◆ PROBLEM TO WORK ON ◆
Copy the records word for word, starting at the line containing "order: Lepidoptera" and ending at the last line of the records.

+ + + + + + +

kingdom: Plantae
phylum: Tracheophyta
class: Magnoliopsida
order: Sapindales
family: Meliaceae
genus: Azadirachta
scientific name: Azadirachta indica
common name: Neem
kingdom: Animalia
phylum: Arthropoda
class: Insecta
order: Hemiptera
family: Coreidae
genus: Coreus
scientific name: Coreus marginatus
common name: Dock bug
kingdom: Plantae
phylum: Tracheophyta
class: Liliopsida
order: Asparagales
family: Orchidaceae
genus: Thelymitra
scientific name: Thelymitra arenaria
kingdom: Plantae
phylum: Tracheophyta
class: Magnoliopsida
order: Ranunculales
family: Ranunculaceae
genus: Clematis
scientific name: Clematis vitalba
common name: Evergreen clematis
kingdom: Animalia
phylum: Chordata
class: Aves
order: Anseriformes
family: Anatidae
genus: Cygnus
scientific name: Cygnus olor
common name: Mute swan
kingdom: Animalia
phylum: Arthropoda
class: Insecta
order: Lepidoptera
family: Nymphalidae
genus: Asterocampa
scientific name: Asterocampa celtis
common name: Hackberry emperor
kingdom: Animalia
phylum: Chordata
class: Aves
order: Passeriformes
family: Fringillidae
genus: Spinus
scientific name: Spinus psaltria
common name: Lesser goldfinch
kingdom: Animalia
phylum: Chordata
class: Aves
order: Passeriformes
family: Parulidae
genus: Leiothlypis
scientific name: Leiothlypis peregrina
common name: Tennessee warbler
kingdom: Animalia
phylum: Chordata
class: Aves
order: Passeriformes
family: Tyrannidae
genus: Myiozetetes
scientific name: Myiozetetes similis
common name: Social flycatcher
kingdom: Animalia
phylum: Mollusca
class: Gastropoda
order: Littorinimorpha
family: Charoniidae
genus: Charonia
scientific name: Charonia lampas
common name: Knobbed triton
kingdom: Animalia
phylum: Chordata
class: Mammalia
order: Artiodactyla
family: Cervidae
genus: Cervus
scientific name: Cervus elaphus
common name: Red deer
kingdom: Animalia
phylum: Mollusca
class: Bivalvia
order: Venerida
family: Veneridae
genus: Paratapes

+ + + + + + +

◆ TASK RESULT ◆
order: Lepidoptera
family: Nymphalidae
genus: Asterocampa
scientific name: Asterocampa celtis
common name: Hackberry emperor
kingdom: Animalia
phylum: Chordata
class: Aves
order: Passeriformes
family: Fringillidae
genus: Spinus
scientific name: Spinus psaltria
common name: Lesser goldfinch
kingdom: Animalia
phylum: Chordata
class: Aves
order: Passeriformes
family: Parulidae
genus: Leiothlypis
scientific name: Leiothlypis peregrina
common name: Tennessee warbler
kingdom: Animalia
phylum: Chordata
class: Aves
order: Passeriformes
family: Tyrannidae
genus: Myiozetetes
scientific name: Myiozetetes similis
common name: Social flycatcher
kingdom: Animalia
phylum: Mollusca
class: Gastropoda
order: Littorinimorpha
family: Charoniidae
genus: Charonia
scientific name: Charonia lampas
common name: Knobbed triton
kingdom: Animalia
phylum: Chordata
class: Mammalia
order: Artiodactyla
family: Cervidae
genus: Cervus
scientific name: Cervus elaphus
common name: Red deer
kingdom: Animalia
phylum: Mollusca
class: Bivalvia
order: Venerida
family: Veneridae
genus: Paratapes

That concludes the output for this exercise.